— Available data —
* * * * * * * * *

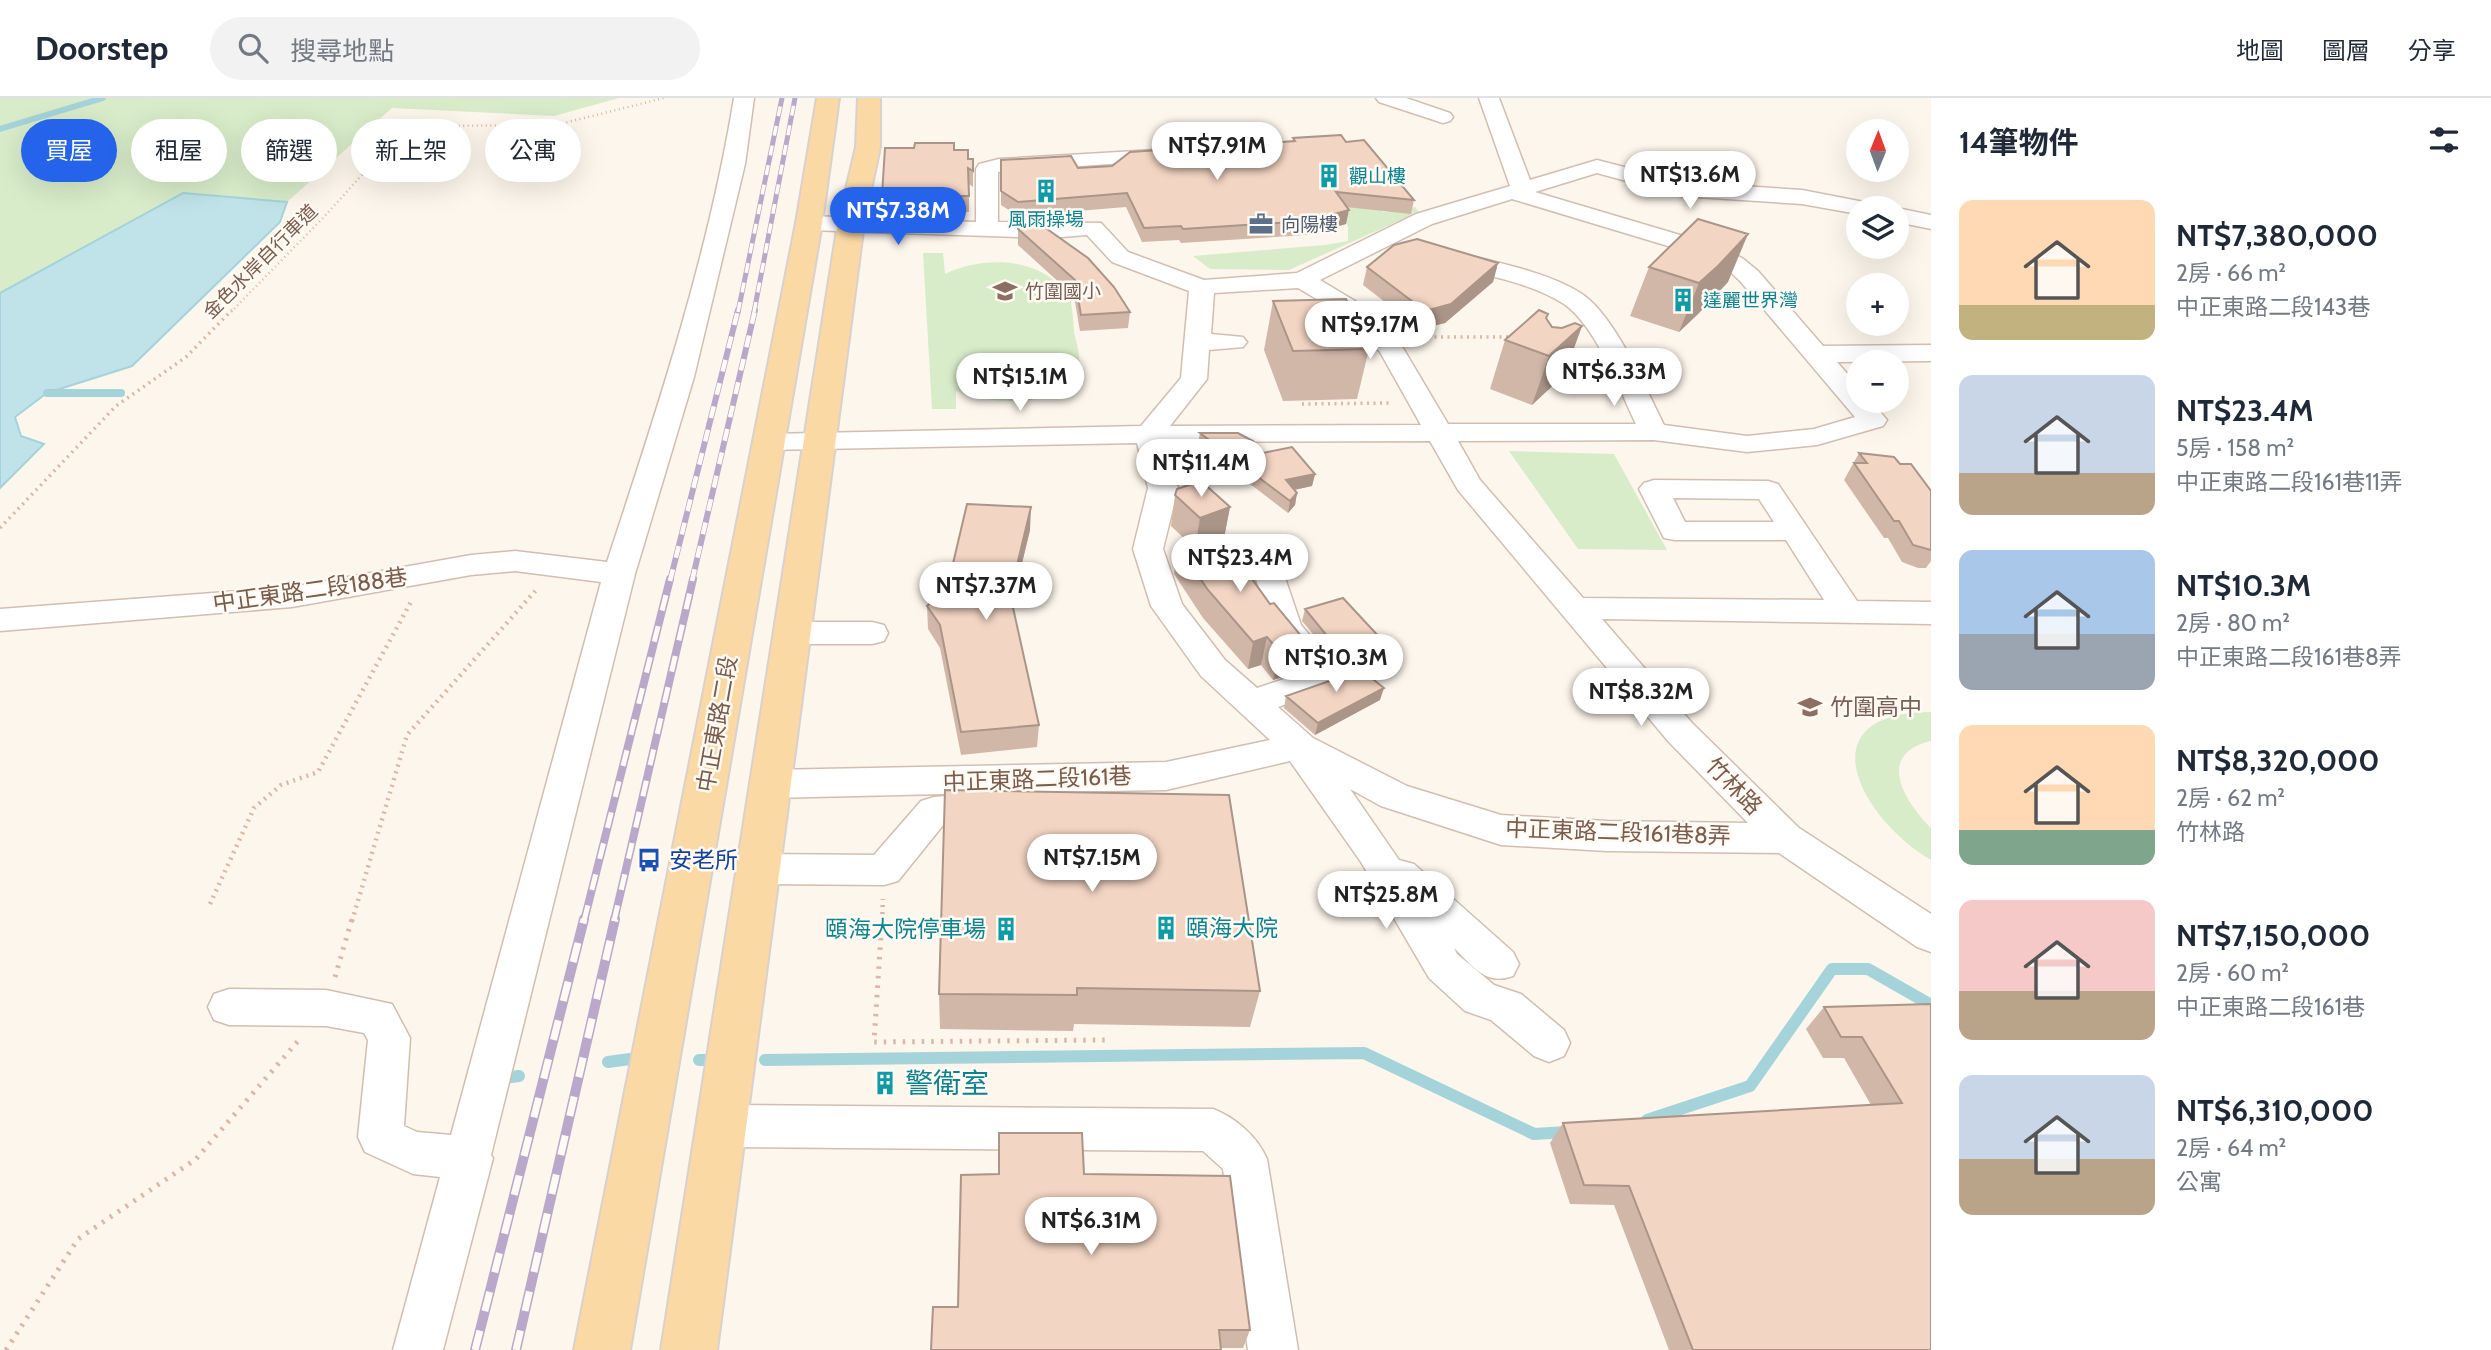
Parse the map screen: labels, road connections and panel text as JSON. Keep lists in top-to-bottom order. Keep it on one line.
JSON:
{"streets":{"main road":["中正東路二段"],"street":["中正東路二段188巷","中正東路二段161巷","竹林路","中正東路二段161巷8弄"],"path":["金色水岸自行車道"]},"crossings":[["中正東路二段161巷","中正東路二段161巷8弄"],["竹林路","中正東路二段161巷8弄"]],"places":{"building":["觀山樓","風雨操場","達麗世界灣","頤海大院","頤海大院停車場","警衛室"],"office":["向陽樓"],"school or university":["竹圍國小","竹圍高中"],"bus stop":["安老所"]},"north":"top","page":{"header":"Doorstep","search":"搜尋地點","nav":["地圖","圖層","分享"],"heading":"14筆物件","map_buttons":["+","−"],"chip":["買屋","租屋","篩選","新上架","公寓"],"price":["NT$7.91M","NT$13.6M","NT$7.38M","NT$9.17M","NT$6.33M","NT$15.1M","NT$11.4M","NT$23.4M","NT$7.37M","NT$10.3M","NT$8.32M","NT$7.15M","NT$25.8M","NT$6.31M"],"list":[{"name":"NT$7,380,000","note":"2房 · 66 m² · 中正東路二段143巷"},{"name":"NT$23.4M","note":"5房 · 158 m² · 中正東路二段161巷11弄"},{"name":"NT$10.3M","note":"2房 · 80 m² · 中正東路二段161巷8弄"},{"name":"NT$8,320,000","note":"2房 · 62 m² · 竹林路"},{"name":"NT$7,150,000","note":"2房 · 60 m² · 中正東路二段161巷"},{"name":"NT$6,310,000","note":"2房 · 64 m² · 公寓"}]}}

* * * * * * * * *

— Exercise details —
Every line of the data above is to be set down word for word, with the pictures left out.

— Task answer —
Parse the map screen: labels, road connections and panel text as JSON. Keep lists in top-to-bottom order. Keep it on one line.
JSON:
{"streets":{"main road":["中正東路二段"],"street":["中正東路二段188巷","中正東路二段161巷","竹林路","中正東路二段161巷8弄"],"path":["金色水岸自行車道"]},"crossings":[["中正東路二段161巷","中正東路二段161巷8弄"],["竹林路","中正東路二段161巷8弄"]],"places":{"building":["觀山樓","風雨操場","達麗世界灣","頤海大院","頤海大院停車場","警衛室"],"office":["向陽樓"],"school or university":["竹圍國小","竹圍高中"],"bus stop":["安老所"]},"north":"top","page":{"header":"Doorstep","search":"搜尋地點","nav":["地圖","圖層","分享"],"heading":"14筆物件","map_buttons":["+","−"],"chip":["買屋","租屋","篩選","新上架","公寓"],"price":["NT$7.91M","NT$13.6M","NT$7.38M","NT$9.17M","NT$6.33M","NT$15.1M","NT$11.4M","NT$23.4M","NT$7.37M","NT$10.3M","NT$8.32M","NT$7.15M","NT$25.8M","NT$6.31M"],"list":[{"name":"NT$7,380,000","note":"2房 · 66 m² · 中正東路二段143巷"},{"name":"NT$23.4M","note":"5房 · 158 m² · 中正東路二段161巷11弄"},{"name":"NT$10.3M","note":"2房 · 80 m² · 中正東路二段161巷8弄"},{"name":"NT$8,320,000","note":"2房 · 62 m² · 竹林路"},{"name":"NT$7,150,000","note":"2房 · 60 m² · 中正東路二段161巷"},{"name":"NT$6,310,000","note":"2房 · 64 m² · 公寓"}]}}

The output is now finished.